Psalm 101 is another royal motif psalm, probably an inaugural psalm. In fact, David wrote it on the occasion of his own inauguration, which seems a little strange. But then if we know the character of David, we know that he was a wonderful musician. He was a man’s man and had killed a lion and a bear, which was not an easy accomplishment in any day. He was a mighty warrior and he was the king. So he was an unusual combination of the military grit, of the strength of a man in the field dealing with animals, and yet he knew how to lead God’s people. He happened to be an extraordinary musician and writer as well. So in some ways, it makes sense that he would write his own inaugural tune.
David, not unlike Psalm 110, has this double message. He’s talking about himself, but he’s also talking Messiah, the ultimate King. Now the King of Israel had to do two things. He had to be subject to the laws of God and he had to be an example of the law of God. He had to be submissive to God’s law; He had to comply with it, to follow it, to obey it.
But he also had to be an example of the law to the people who were in his kingdom. I am subject to the law of God, but I must be an example of the law of God to all the people around me in my cabinet. Derek Kidner says, “It should hardly need saying that the resolve here is to have no truck with evil men does not spring from pride, but from the king’s concern for a clean administration, honest from the top down.”

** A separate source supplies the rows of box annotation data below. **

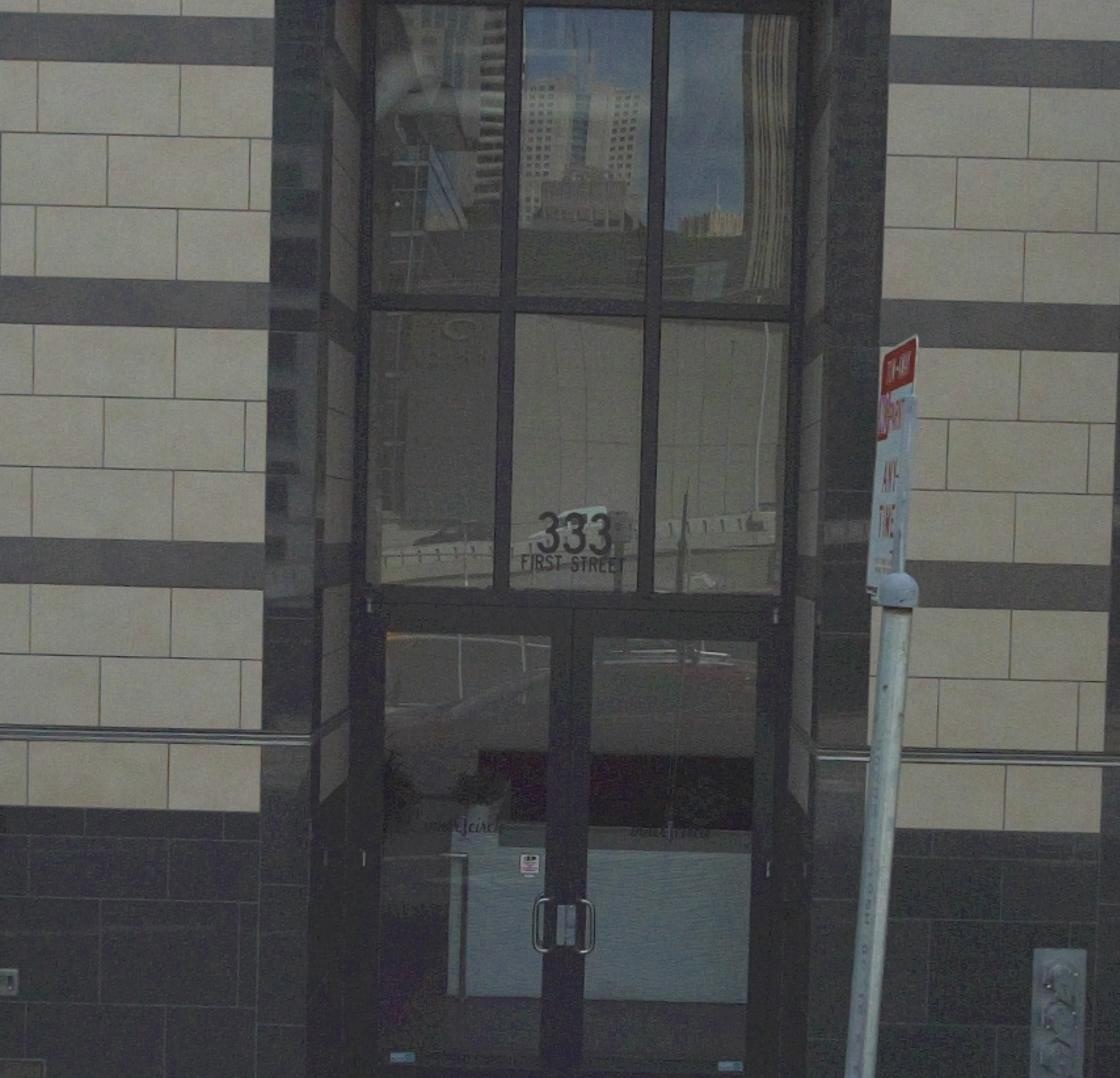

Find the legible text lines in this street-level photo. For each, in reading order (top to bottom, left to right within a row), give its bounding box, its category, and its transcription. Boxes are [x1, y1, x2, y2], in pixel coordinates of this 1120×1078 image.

[881, 457, 900, 493] None: ANY
[536, 511, 612, 556] StreetNumber: 333
[878, 502, 897, 539] None: TIME
[520, 553, 627, 573] StreetName: FIRST STREET
[467, 815, 505, 834] BusinessName: circle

A Commitment to Serve The King
Psalm 101, beginning at verse one: “I will sing of lovingkindness and justice, To you, O Lord, I will sing praises.” Here we have the two vertical aspects that we’ve talked about, lovingkindness and now the word justice. Lovingkindness of course, that covenantal love. God loves to be loyal to His chosen people and His covenant promises. It is His hessid character. It is the ethical love of God that when He says something, it can be trusted. His character, His promises are good. His Word is good. That’s who He is. That’s who we pin our hopes on.
Is there a vertical nature to the worship? One of the great litmus tests of the songs we sing is: Are we singing about Him or are we singing about us? You can do both, but I hope we sing a little more often about Him, the doxology, the glorification of God, praise God from whom all blessings flow. We’re praising God, not talking about our miserable state. The worship sings of a lovingkindness and justice.
Justice is the ruler’s prime duty. We expect a king to execute justice. The Hebrew concept of justice was a two-edged sword. You corrected those who did wrong, but you rewarded those who did well. The king’s resolve as He begins His inaugural address is to talk about the Hesid of God, that He is a lovingkind God, and I as the king will sing of justice. I will do right and I will reward those who do right. That’s the chief concern of the king; a commitment to serve a greater King. We might call them the vertical and horizontal commitments: lovingkindness and justice. Spurgeon called them the bitters and the sweets. Have you counted your blessings? Have you chosen to sing of God’s lovingkindness and justice?
A Commitment to Clean Character
Integrity is a little word in Hebrew, tamim, and it means blamelessness. A person of integrity is a person you can’t pin any blame on. We might say, “They’re squeaky clean.” And his choice is, I will give heed to the way of integrity. I will submit myself to it. Leo Durocher said, “I’ve never questioned the integrity of an umpire; his eyesight, yes.” The demonstration of integrity is, Ok, I’m going to sing about it. I’m going to give heed to the blameless way. How are you going to prove it, King David? How are you going to show us the blameless way?
It’s one thing to look like a person of integrity. It’s another thing to live like a person of integrity. If what we say we do, we do it when no one is around to see if we do it. That’s when you know if you have integrity. What you do when no one is looking.
It’s what you think about in the privacy of your mind. No one can dial in to our thought lives except the Holy Spirit. This is an incredibly intimate insight into King David who’s saying, “I’m really trying to do my best (in our terms), Jesus, but I don’t feel You. I don’t see You. I don’t know where You are. You’re not a real tangible God. I can’t hug You. I can’t feel You. I’ve got this temple complex with an altar and that’s it. How do I know where You are?” The intangibility of His sovereignty was no different than ours. I think it’s a personal glimpse into the heart of David.